Una madre si allena per anni a fare a meno di suo figlio, pur amandolo immensamente. Una sorella a volte impara ad amare faticosamente un fratello che non immagina mai di perdere. Questa è la vostra differente condizione, tua e di tua madre.

La facilità, abilità, naturalezza apparente di tua madre è frutto di un esercizio di dolore quotidiano che essa non può raccontare a nessuno, credo neppure a suo marito, neppure al padre, perché un padre neppure certe cose le sa. Forse il massimo della vita spirituale sono i piccoli gesti davanti alla tragedia. Per un altro è difficile capire, ad esempio, che ti muore un figlio e ti rendi conto, con meraviglia, che riesci a provar gioia per una bella giornata di sole. Sembra impossibile, eppure sai bene che per quella gioia che ti scalda un cuore pieno di dolore ci vogliono anni di amore sconfinato a fondo perduto, cioè anni di sofferenza, una sofferenza di cui la morte non cambia la qualità. Una sofferenza che trova la, sua pace solo nel riconoscere che la propria collaborazione di madre con Dio, non può finire nella banalità della morte.

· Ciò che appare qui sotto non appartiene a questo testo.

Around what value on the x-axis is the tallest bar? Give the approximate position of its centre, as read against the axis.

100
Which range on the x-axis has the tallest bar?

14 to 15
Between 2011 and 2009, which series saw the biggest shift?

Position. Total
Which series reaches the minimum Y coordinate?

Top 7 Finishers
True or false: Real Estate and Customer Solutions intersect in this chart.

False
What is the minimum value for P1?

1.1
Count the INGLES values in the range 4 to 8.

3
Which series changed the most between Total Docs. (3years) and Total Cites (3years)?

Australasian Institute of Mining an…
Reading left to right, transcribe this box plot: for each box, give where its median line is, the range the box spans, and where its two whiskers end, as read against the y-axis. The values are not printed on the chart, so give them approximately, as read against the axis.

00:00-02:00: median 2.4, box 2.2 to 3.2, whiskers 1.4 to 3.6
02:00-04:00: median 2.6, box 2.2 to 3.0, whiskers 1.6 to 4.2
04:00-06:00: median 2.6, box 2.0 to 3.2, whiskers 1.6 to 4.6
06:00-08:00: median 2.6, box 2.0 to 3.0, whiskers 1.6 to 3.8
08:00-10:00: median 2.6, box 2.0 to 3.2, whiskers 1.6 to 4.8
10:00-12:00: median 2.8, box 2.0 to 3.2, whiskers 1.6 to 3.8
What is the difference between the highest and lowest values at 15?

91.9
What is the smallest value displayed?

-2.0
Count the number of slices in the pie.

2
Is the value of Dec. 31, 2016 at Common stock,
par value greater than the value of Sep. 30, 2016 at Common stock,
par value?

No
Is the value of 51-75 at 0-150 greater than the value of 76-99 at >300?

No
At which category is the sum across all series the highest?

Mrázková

Non per tutte le madri, i figli rappresentano un esercizio spirituale in carne ed ossa. Puoi riconoscere quelle che non accettano mai il mistero della loro collaborazione con il Creatore proprio dal fatto che reagiscono alla perdita di un figlio con un dolore ostinato ed esibito da cui sembra che nulla possa distrarle. Ma quel dolore li è un dolore d'amore o un dolore d'amor proprio? Così è quando una madre constata che il figlio che voleva perfetto invece non lo è: per cosa soffre e si dispera, per lui o per amor proprio, per orgoglio di maternità ferita?

Non so nulla, non ho perso sinora nessun figlio e spero che il Signore vorrà risparmiarmelo. Però ogni mattina quando mi sveglio e vedo che i miei figli sono tornati, dico ti ringrazio Signore che hai voluto che avessi ancora la gioia di ritrovarli. Però penso sempre anche: ma se domani non h trovo più, sarà davvero diversa o minore la gioia del mio risveglio?

Ti chiedo di perdonarmi per questa intrusione nella tua vita. Vedi, l'ho fatto per me stessa e non per te. Queste stesse cose potevo benissimo scriverle, se ne avevo l'urgenza, e tenerle per me. Invece questa fissazione di mettersi in comunicazione... quanto è in realtà un atto di egoismo? Dunque perdonami doppiamente.